_Tasks to carry out_:
1. Decide whether each statement agrees with the thread on copper versus aluminum cooling, answering yes or no and quoting the deciding words: (a) One poster offers a link to material written by a Ph.D. at Advanced Thermal Solutions, Inc. (b) A poster states that the machinability of aluminum is in question. (c) A poster claims manufacturing feasibility matters to whether thinner copper can move as much heat.
2. According to the thread on copper versus aluminum cooling, whose expertise do very few people in watercooling forums come anywhere near?

_Supplied text_:
Sorry to disappoint you guys, but it is a fact that aluminum sheds heat faster than copper, information backing up this statement abounds everywhere. Does the words"Thermal Resistance" rings a bell?

Geesh a poor n00b like me managed to get three accomplished geeks in a row to bite dust today. Quite an accomplishment if you ask me
:evilaugh:

iggiebee,

Please read this article. I've linked to one of the more relevant pages, but the whole article is good.

You really don't understand what you are talking about.

Gloating just makes you look like even more of a fool.

I'll never make a silver block, but I know how to plate bullets in silver now, if it's any help ;)

Please, no need for name calling to prove a point; totally uncalled for, it leaves a lot to say about the person making such comments, and does nothing to further validate your arguments. It would have been better and mature in the first place, to post relevant links and arguments instead of going into a trigger happy, newbie bashing, witch burning, and vampire staking expedition.

Having said that, the article in question is well written and quite extensive, BUT you have to admit that does not seems to have been written by any expert authority in such matters, and has to be taken with a grain of salt, as such most of what is said are simple "personal" hypothesis IMO.

I found some contradictions: "Copper's higher conductivity means is that a thinner copper fin can transmit as much heat as a thicker aluminum fin.".. This affirmation is very hard to swallow, what are the basis for making such statement. Are thin fins impossible to make if using aluminum?

The the author contradicts himself when saying that: "However, on a weight-basis, aluminum can conduct more heat than copper. "

I am including a link to relevant information to support my statements written by a Ph.D. at Advanced Thermal Solutions, Inc.


http://www.coolingzone.com/Guest/New...S_Feb2003.html

Well, that's the problem isn't it? If there's the possibility of contradiction, then it's in error?

Read it again: it's correct. I believe that you're confusing the material density, with the thermal resistance.

The machinability of Aluminium is not in question.

You have to consider the article in context of what me/we are trying to prove or disprove, which is the argument that "Aluminum sheds heat faster than Copper". So in this context, yes the author is in error when makes a claim to the contrary IMO.

I am not questioning the machinability of Aluminum, but the author of the article most certainly is, more specifically by omitting such an important fact, in order to advance his conclusions.

What is important is that in general you will not able to find one single shred of experimental data supporting any of the arguments exposed by the author at amdmb.com's article. Please consider that I am not denying the (very valid) use of copper plate on a very concentrated heat source, such as is the case of an Athlon CPU core, but as pointed out in the article I linked in the prior message, you should leave open the possibility that same or higher efficiency can be achieved by optimizing for Aluminum. There is no shame in admitting these simple facts.

Actually, there are very few involved in watercooling forums who have anywhere near the expertise of Dave Smith.

The basis for the statement is contained in the statement.

Copper has a higher thermal conductivity than aluminum. Do you dispute this?

Granted that copper has a higher thermal conductivity than aluminum, then by definition a thinner section of copper will move the same amount of heat for a given temperature differential than a section of aluminum.

Manufacturing feasibility has nothing to do with it.

There is no contradiction, the earlier statement was discussing heat conduction as a function of the volume of the material.

This statement is discussing heat conduction as a function of the mass of the material.

_Data lines_:
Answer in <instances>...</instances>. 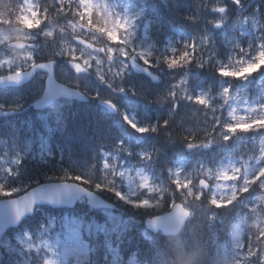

_Task-by-task outputs_:
1.
(a) Yes: "I am including a link to relevant information to support my statements written by a Ph.D. at Advanced Thermal Solutions, Inc."
(b) No: "The machinability of Aluminium is not in question."
(c) No: "Manufacturing feasibility has nothing to do with it."

2. Dave Smith's